*Data provided*.
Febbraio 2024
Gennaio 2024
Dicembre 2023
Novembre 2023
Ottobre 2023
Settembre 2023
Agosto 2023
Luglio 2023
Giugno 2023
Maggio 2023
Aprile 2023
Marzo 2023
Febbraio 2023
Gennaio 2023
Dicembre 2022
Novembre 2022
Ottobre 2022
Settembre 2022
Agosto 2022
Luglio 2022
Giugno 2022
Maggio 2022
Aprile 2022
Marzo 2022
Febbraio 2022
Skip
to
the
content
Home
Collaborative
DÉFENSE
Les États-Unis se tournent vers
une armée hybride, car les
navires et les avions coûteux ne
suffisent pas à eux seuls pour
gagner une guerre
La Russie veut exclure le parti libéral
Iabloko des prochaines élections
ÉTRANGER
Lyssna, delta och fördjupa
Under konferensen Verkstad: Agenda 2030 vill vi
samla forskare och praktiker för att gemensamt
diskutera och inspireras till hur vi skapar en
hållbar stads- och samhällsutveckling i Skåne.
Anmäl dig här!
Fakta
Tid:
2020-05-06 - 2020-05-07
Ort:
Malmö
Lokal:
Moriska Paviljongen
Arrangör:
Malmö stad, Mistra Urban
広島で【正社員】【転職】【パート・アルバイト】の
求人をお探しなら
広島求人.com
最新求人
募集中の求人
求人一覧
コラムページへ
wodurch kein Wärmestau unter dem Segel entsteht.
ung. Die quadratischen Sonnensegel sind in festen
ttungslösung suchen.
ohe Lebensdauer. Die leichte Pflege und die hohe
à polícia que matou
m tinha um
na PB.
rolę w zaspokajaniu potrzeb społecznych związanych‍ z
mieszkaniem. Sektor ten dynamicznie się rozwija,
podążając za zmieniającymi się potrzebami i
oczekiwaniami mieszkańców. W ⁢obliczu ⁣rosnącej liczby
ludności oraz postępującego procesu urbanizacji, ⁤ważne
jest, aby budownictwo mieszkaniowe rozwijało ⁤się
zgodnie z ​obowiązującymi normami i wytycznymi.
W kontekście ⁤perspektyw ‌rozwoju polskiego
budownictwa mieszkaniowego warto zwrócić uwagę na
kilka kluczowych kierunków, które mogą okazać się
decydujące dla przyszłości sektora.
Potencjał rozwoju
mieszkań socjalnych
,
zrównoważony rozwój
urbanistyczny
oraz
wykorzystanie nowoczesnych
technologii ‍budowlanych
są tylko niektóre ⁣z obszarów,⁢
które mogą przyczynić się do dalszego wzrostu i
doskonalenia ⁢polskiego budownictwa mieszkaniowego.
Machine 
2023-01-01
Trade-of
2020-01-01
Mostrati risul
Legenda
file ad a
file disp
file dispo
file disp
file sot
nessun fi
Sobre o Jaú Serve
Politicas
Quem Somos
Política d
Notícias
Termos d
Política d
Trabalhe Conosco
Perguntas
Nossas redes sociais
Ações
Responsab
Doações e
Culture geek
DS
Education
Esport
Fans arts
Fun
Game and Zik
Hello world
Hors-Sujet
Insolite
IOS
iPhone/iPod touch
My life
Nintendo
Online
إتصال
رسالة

*Problem to solve*. Copy out every line from the material above where the string "budownictwa" turns up.

*Exercise output*.
budownictwa mieszkaniowego warto zwrócić uwagę na
doskonalenia ⁢polskiego budownictwa mieszkaniowego.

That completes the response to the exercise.